A talented London teenager has won first prize in a prestigious poetry competition.

Ella Standage, a student at Alleyn’s School in Dulwich, was awarded the 2017 Christopher Tower Poetry Prize, an annual award for aspiring 16 to 18-year-old poets.

The theme for this year’s competition was “stone”, a subject that attracted more than 1,000 entries. A record number of poems came from schools that had never entered the competition before.

Ella won the £3,000 top prize for a poem called rosetta, the opening lines of which are printed, right.

The £1,000 second prize went to Annie Fan from Rugby High School, who wrote a poem entitled Qianling Stele while Rachel Oyawale, from Woldingham School in Surrey, won the £500 third prize for If I Gave You a Stone.

The three prize-winners, whose schools received £150 each, were presented with their awards at a reception at Christ Church, Oxford last month.

Three other young poets were shortlisted and won £250 each – Freya Gray Stone from Bristol Grammar School, Flora Barber from Malvern St James Girls’ School in Worcestershire, and Sofia Al-Hussaini from The Maynard School in Exeter.

The judges of this year’s competition were the poets Vahni Capildeo, who won the 2016 Forward prize for poetry, and Sarah Howe, the winner of the Sunday Times Young Writer of the Year Award in 2015.

Speaking about the entries, Ms Capildeo said she was struck by their quality and originality. “It was heartening to see these writers taking risks and honing the truth of their own styles,” she added.

The competition, now in its 17th year, has a reputation for discovering impressive new poetry talent, with several previous winners going on to develop successful writing careers.

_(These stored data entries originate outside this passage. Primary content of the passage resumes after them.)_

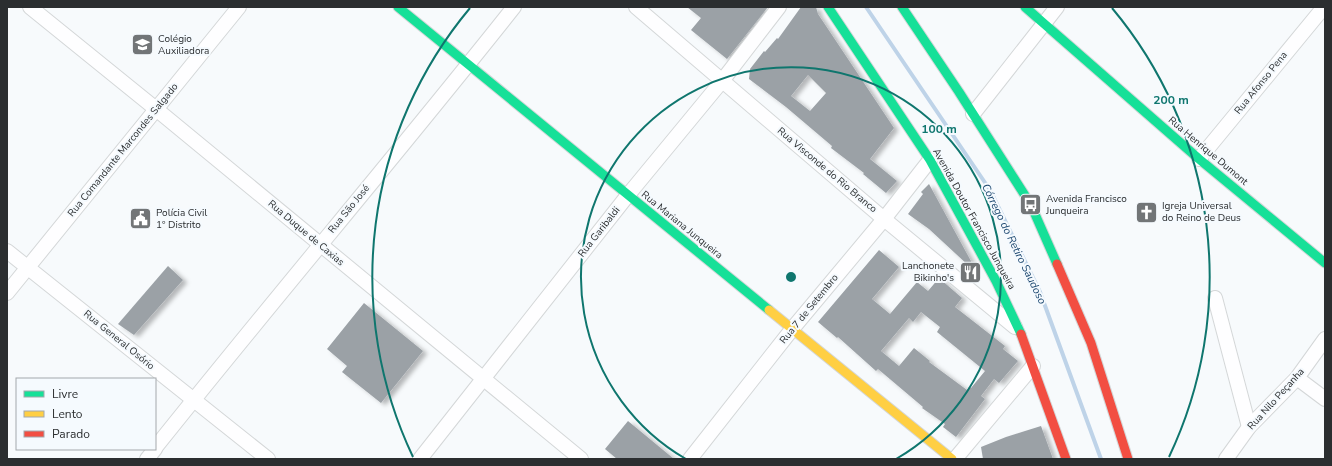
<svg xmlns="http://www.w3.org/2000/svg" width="1332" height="466" font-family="'Nunito Sans',sans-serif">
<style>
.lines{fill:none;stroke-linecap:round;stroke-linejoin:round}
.stream{stroke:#bed3e8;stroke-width:4}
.building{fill:#9ba1a6;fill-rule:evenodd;filter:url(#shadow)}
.street-casing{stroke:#d4d7d8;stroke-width:16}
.fast-casing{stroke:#d4d7d8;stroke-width:11}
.slow-casing{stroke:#d4d7d8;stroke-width:11}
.jam-casing{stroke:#d4d7d8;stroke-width:11}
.street{stroke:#fefeff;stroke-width:14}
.fast{stroke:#16e098;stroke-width:9}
.slow{stroke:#ffcf43;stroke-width:9}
.jam{stroke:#f24e42;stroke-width:9}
.ring{fill:none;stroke:#0f766e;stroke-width:2}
.labels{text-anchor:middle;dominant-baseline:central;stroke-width:4;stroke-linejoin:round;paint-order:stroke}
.poi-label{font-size:10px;fill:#2b2e30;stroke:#f5fafe;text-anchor:start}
.street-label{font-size:10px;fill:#2b2e30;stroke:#f5fafe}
.water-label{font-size:11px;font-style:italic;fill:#1c476f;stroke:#f5fafe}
.centre{fill:#0f766e;stroke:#f5fafe;stroke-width:2}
.ring-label{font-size:12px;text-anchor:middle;font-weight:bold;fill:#0f766e;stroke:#f5fafe;stroke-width:4;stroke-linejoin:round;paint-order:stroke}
</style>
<defs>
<filter id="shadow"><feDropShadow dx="4.5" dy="2.5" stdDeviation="2" flood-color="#0004"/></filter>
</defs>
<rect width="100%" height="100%" fill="#f7fafc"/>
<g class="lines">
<polyline class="stream" points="866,7 990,190 1040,292 1101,459"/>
</g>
<g class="building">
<polygon points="687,7 768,7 727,59 691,30 701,18"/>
<path d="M801,7H816L818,14L894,128L870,159L897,181L886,193L863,174L864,173L831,148L832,146L786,107L749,79L750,69L764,51L765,52L777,38L778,39ZM808,75L826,93L810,111L791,96Z"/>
<polygon points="929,184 972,263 969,266 929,229 908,214 923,194 921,192"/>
<path d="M879,250L899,267L872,299L890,314L917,282L928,291L939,278L962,298L955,307L1005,346L1003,349L1018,361L999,383L994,379L981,396L985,399L956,437L943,427L945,424L922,408L923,407L878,369L876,371L838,337L837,338L818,322ZM921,312L940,327L937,332L985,371L971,388L969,387L967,390L929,362L930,361L914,348L899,366L881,351L909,318L913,322Z"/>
<polygon points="168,266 183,280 134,335 118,324"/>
<polygon points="364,303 423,351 381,403 342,372 347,366 327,349"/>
<polygon points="628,421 674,459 617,459 605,449"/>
<polygon points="1041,426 1053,459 983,459 981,447 1006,437"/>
</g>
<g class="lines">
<defs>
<g id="street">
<polyline points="30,7 156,109 581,459"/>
<polyline points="636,7 884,219 1015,327"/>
<polyline points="973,114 1057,7"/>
<polyline points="1199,159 1324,7"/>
<polyline points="7,251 268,459"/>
<polyline points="7,293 239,7"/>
<polyline points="1215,298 1249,427"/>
<polyline points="1297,378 1325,399"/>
<path d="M155,448C273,300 396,156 514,7"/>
<polyline points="147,459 155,449"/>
<polyline points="420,459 628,195 722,81 779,7"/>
<polyline points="690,459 793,328 884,219 930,160"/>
<polyline points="955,459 1033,366"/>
<polyline points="1226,459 1249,427 1297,378 1325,339"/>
</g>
<g id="fast">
<polyline points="398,7 769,310"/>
<polyline points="828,7 930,160 996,281 1021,334"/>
<polyline points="902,7 959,92 1031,205 1057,264"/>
<polyline points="1025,7 1199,159 1325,263"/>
</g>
<polyline id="slow" points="769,310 952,459"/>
<g id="jam">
<polyline points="1057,264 1091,343 1128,459"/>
<polyline points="1021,334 1066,459"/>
</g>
</defs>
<use href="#street" class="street-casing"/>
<use href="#fast" class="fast-casing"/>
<use href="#slow" class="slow-casing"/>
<use href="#jam" class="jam-casing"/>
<use href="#street" class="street"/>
<use href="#fast" class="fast"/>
<use href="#slow" class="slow"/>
<use href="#jam" class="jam"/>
</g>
<g class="ring">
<path d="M686 459A210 210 0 1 1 896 459"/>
<path d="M413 457A419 419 0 0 1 470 8M1112 8A419 419 0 0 1 1169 457"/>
</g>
<defs>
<symbol id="school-square" viewBox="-11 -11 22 22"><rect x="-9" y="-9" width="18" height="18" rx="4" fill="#727577" stroke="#f5fafe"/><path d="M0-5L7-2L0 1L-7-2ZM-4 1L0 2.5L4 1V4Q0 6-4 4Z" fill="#fff"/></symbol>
<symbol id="bus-square" viewBox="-11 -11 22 22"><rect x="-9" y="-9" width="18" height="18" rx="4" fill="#727577" stroke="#f5fafe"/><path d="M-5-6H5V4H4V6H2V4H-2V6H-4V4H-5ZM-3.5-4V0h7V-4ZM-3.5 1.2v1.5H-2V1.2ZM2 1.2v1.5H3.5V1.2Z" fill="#fff"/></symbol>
<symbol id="church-square" viewBox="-11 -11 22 22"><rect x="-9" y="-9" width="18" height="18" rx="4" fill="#727577" stroke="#f5fafe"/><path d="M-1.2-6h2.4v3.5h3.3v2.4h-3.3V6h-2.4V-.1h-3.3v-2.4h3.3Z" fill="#fff"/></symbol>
<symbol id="civic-square" viewBox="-11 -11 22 22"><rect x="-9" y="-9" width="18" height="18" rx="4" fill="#727577" stroke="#f5fafe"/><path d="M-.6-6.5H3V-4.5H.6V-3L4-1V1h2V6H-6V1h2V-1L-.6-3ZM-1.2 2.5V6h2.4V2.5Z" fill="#fff"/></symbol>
<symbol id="restaurant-square" viewBox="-11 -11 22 22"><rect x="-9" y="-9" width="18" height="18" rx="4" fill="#727577" stroke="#f5fafe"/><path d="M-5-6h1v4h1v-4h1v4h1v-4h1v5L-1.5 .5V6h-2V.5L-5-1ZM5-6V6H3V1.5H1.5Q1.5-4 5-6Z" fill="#fff"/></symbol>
</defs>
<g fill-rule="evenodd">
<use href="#school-square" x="130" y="32" width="25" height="25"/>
<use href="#bus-square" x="1018" y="192" width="25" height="25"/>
<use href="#church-square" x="1134" y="200" width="25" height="25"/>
<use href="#civic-square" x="128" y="206" width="25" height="25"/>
<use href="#restaurant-square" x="958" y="260" width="25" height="25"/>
</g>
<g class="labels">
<g class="poi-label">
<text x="158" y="39">Colégio<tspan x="158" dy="12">Auxiliadora</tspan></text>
<text x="1046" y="199">Avenida Francisco<tspan x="1046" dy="12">Junqueira</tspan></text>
<text x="1162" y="206">Igreja Universal<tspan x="1162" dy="12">do Reino de Deus</tspan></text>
<text x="156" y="213">Polícia Civil<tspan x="156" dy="12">1º Distrito</tspan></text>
<text x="954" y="266" text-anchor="end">Lanchonete<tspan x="954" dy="12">Bikinho's</tspan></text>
</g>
<g class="street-label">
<text transform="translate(1261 83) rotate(-51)">Rua Afonso Pena</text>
<text transform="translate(123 150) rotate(-51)">Rua Comandante Marcondes Salgado</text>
<text transform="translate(1208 151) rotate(40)">Rua Henrique Dumont</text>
<text transform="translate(827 170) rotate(40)">Rua Visconde do Rio Branco</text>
<text transform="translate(349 209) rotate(-51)">Rua São José</text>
<text transform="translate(974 219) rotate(61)">Avenida Doutor Francisco Junqueira</text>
<text transform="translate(682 225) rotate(39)">Rua Mariana Junqueira</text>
<text transform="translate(599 232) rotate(-52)">Rua Garibaldi</text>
<text transform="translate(306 233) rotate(40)">Rua Duque de Caxias</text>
<text transform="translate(809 309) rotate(-51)">Rua 7 de Setembro</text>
<text transform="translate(119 340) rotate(39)">Rua General Osório</text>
<text transform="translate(1276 399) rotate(-48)">Rua Nilo Peçanha</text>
</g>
<g class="water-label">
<text transform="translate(1014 244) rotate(64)">Córrego do Retiro Saudoso</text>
</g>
</g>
<circle cx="791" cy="277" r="6" class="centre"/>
<g class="ring-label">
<text x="1171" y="104">200 m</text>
<text x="939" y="133">100 m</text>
</g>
<rect width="1332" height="466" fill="none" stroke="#2b2e30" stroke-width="16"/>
<rect x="16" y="378" width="140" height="72" fill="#f5fafe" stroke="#a4a8ac"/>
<rect x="24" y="391" width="20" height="6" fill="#16e098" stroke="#a4a8ac"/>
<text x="52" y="398" font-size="12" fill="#2b2e30">Livre</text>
<rect x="24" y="411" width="20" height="6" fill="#ffcf43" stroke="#a4a8ac"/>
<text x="52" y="418" font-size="12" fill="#2b2e30">Lento</text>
<rect x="24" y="431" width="20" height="6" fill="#f24e42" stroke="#a4a8ac"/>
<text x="52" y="438" font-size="12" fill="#2b2e30">Parado</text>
</svg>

More than 12,000 young poets have entered the award since it was launched in 2001.

To read the winning poems and for details of the competition, go to www.towerpoetry.org.uk

rosetta (the opening lines)

you find me sandblistered.
maybe i am the thumbnail of a giant.
maybe i am a map in braille leading to the vault
where every lost language sleeps, or maybe i am the key.
or a dislocated tongue, & you put me in a mouth that isn’t mine
& let me garble out alien shapes; you put me to your ear & hear god’s fingerprints coming down the phone, hieroglyphs dancing like soundwaves.